> **Problem details**
Count the lines in the records below that contain the word "Central", and give that figure alone.

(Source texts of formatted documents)

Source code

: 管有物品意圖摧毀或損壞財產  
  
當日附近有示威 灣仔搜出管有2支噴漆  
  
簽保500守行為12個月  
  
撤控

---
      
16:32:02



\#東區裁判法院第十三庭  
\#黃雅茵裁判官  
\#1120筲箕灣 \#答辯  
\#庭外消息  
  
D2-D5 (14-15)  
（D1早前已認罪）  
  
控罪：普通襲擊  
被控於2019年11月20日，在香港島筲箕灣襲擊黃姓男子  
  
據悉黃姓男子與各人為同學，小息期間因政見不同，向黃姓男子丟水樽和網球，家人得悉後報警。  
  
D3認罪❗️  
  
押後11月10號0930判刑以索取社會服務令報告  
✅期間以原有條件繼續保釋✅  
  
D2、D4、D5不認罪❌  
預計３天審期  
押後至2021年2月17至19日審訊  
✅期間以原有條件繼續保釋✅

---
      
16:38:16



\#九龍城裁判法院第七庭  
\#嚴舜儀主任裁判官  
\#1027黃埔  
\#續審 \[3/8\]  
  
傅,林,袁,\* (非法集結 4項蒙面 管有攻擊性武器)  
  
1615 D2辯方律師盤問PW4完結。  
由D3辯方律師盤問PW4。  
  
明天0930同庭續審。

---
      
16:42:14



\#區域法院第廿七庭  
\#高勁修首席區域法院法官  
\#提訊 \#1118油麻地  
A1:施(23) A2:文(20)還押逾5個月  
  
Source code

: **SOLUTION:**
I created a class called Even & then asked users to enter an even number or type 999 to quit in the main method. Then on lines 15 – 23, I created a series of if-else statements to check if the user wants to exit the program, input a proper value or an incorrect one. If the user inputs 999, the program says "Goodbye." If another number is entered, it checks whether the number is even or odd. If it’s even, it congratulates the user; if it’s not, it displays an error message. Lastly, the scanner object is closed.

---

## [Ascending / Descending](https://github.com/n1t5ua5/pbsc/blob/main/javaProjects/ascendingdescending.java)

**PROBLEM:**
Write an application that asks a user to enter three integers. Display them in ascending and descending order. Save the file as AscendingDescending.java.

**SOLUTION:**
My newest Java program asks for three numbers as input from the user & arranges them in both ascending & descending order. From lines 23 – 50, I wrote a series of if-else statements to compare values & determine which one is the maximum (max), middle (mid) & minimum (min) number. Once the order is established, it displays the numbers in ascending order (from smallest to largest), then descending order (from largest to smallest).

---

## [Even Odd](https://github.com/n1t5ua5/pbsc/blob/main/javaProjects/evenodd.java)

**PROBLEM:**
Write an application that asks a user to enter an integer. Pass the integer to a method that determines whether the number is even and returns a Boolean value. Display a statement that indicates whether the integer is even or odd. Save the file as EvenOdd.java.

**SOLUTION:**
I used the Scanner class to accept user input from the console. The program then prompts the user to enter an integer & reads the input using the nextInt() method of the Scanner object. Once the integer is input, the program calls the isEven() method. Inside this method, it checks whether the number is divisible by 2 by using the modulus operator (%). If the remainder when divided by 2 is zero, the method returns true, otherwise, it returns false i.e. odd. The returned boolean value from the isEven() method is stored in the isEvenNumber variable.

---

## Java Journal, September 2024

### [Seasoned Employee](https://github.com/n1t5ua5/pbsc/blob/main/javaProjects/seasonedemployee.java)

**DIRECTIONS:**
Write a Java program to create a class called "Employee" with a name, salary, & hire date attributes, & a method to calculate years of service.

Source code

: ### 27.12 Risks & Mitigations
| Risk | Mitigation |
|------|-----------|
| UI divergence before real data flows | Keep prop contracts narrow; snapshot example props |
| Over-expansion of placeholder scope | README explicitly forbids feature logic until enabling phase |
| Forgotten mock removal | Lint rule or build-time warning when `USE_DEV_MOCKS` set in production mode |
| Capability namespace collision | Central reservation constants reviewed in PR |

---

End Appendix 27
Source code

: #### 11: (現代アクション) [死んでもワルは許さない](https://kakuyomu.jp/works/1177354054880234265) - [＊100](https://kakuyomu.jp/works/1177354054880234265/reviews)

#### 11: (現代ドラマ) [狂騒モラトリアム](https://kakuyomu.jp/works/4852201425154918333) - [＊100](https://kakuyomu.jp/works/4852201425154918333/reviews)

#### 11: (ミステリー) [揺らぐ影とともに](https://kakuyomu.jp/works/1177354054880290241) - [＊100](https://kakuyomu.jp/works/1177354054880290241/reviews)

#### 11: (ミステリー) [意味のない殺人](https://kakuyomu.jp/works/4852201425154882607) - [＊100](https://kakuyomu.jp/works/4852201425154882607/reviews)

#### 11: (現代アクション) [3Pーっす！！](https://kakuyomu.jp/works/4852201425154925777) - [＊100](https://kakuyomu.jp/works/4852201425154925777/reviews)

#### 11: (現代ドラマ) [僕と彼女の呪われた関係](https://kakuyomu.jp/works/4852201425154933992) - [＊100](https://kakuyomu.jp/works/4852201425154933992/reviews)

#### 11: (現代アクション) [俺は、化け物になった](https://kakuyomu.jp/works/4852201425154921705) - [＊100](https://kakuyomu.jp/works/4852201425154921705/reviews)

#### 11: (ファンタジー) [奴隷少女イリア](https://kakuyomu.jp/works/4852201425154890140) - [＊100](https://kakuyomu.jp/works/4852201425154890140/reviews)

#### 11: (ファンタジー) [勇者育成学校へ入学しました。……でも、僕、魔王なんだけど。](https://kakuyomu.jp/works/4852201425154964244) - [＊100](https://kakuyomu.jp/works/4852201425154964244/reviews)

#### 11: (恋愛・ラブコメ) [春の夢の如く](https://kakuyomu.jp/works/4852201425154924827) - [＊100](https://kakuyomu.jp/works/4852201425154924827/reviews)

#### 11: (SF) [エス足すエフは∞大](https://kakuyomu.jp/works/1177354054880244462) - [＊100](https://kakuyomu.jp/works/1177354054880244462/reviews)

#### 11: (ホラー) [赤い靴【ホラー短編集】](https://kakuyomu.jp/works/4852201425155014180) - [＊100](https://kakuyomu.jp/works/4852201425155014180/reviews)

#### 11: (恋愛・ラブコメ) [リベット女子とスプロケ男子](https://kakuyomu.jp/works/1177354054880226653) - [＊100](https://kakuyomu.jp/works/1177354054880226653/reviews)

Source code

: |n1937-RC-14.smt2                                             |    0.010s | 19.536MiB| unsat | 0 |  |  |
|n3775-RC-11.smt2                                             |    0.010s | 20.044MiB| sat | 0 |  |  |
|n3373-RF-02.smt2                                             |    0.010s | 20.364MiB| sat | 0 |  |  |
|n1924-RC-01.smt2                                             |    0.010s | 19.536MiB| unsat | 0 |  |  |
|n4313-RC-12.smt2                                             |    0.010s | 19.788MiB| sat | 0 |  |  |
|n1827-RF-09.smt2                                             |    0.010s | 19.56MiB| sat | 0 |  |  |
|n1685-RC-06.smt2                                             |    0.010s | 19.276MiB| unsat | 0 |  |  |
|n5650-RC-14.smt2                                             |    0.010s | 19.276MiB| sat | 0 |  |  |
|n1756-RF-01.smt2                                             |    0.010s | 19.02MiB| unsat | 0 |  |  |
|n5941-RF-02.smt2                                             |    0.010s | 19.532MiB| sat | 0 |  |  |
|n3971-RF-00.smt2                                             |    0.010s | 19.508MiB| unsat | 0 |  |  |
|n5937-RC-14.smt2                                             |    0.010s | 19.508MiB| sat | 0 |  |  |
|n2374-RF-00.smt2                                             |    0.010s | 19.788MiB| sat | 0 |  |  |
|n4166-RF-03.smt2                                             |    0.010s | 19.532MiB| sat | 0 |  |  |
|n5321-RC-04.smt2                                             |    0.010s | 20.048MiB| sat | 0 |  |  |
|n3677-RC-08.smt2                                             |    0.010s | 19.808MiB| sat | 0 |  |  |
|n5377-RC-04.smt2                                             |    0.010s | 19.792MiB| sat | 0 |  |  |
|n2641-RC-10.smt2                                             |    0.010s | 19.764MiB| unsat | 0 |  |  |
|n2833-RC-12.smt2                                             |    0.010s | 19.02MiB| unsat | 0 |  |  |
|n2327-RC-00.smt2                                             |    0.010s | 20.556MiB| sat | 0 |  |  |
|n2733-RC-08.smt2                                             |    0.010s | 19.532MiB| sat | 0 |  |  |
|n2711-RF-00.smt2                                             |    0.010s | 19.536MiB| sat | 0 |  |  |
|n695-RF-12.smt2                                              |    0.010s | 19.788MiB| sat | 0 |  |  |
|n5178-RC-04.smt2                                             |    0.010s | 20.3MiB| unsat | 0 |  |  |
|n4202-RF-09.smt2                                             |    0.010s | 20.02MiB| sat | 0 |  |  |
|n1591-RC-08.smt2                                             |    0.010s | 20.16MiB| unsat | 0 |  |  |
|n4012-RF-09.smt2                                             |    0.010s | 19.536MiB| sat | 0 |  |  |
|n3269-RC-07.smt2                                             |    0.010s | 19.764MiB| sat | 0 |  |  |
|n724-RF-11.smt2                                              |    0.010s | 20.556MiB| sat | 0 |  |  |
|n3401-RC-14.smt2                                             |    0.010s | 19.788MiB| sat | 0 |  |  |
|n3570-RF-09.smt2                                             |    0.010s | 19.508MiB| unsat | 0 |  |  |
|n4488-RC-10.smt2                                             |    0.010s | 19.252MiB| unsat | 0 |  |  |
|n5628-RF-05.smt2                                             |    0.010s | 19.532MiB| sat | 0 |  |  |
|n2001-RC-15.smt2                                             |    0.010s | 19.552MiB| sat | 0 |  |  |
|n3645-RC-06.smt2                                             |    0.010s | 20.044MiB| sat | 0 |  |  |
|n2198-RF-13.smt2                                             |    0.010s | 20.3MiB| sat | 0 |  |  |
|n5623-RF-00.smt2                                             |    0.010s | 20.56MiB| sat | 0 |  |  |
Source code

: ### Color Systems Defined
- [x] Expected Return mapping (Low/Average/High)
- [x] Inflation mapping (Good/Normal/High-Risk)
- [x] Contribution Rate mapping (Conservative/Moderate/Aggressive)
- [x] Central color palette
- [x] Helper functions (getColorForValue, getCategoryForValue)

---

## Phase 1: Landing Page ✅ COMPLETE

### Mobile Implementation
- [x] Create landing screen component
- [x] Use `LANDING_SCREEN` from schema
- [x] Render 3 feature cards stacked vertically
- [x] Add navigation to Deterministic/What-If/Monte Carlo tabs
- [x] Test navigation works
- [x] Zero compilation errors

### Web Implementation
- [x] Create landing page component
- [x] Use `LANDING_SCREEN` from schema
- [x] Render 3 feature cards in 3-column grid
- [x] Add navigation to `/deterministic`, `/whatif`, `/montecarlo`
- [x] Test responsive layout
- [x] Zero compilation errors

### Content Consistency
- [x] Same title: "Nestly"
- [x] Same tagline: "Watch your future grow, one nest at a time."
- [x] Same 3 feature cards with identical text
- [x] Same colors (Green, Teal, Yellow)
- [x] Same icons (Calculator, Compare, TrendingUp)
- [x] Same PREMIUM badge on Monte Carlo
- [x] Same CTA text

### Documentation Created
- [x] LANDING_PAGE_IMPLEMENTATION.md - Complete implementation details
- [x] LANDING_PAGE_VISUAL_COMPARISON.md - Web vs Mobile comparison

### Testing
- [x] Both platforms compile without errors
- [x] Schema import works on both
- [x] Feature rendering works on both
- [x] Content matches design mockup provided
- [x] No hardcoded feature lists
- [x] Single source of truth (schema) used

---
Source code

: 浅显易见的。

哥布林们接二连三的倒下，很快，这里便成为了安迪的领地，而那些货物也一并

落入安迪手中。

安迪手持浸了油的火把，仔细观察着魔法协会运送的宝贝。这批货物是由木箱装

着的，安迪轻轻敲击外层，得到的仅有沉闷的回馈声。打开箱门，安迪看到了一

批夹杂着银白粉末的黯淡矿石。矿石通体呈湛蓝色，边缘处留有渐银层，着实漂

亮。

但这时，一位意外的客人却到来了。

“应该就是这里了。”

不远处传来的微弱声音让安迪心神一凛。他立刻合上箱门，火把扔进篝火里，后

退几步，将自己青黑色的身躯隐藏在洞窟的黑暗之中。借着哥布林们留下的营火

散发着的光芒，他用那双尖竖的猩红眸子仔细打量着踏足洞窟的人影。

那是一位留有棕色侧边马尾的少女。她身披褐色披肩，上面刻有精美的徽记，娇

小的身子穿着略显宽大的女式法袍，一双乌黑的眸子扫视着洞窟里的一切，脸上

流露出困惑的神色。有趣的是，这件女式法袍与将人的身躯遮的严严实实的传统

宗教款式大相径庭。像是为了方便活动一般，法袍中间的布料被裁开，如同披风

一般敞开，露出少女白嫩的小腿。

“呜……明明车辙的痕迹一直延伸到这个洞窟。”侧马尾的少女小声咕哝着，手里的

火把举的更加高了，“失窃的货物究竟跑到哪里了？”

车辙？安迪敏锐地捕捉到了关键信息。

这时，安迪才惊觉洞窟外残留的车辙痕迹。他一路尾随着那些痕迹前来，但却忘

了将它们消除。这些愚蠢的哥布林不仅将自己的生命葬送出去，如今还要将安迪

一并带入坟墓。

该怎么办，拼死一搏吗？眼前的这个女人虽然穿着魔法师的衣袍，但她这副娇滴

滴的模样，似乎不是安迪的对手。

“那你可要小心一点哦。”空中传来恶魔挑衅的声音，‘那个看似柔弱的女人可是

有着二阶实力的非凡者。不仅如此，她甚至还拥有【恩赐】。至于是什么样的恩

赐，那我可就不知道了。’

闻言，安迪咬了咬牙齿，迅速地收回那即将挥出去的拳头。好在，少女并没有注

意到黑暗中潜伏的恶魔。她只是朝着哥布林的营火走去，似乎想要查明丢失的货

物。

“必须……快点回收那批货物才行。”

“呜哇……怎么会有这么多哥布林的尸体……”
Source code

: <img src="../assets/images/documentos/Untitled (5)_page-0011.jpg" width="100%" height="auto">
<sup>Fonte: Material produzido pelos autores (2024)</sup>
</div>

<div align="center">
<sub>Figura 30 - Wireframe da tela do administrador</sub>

> **Written answer**
2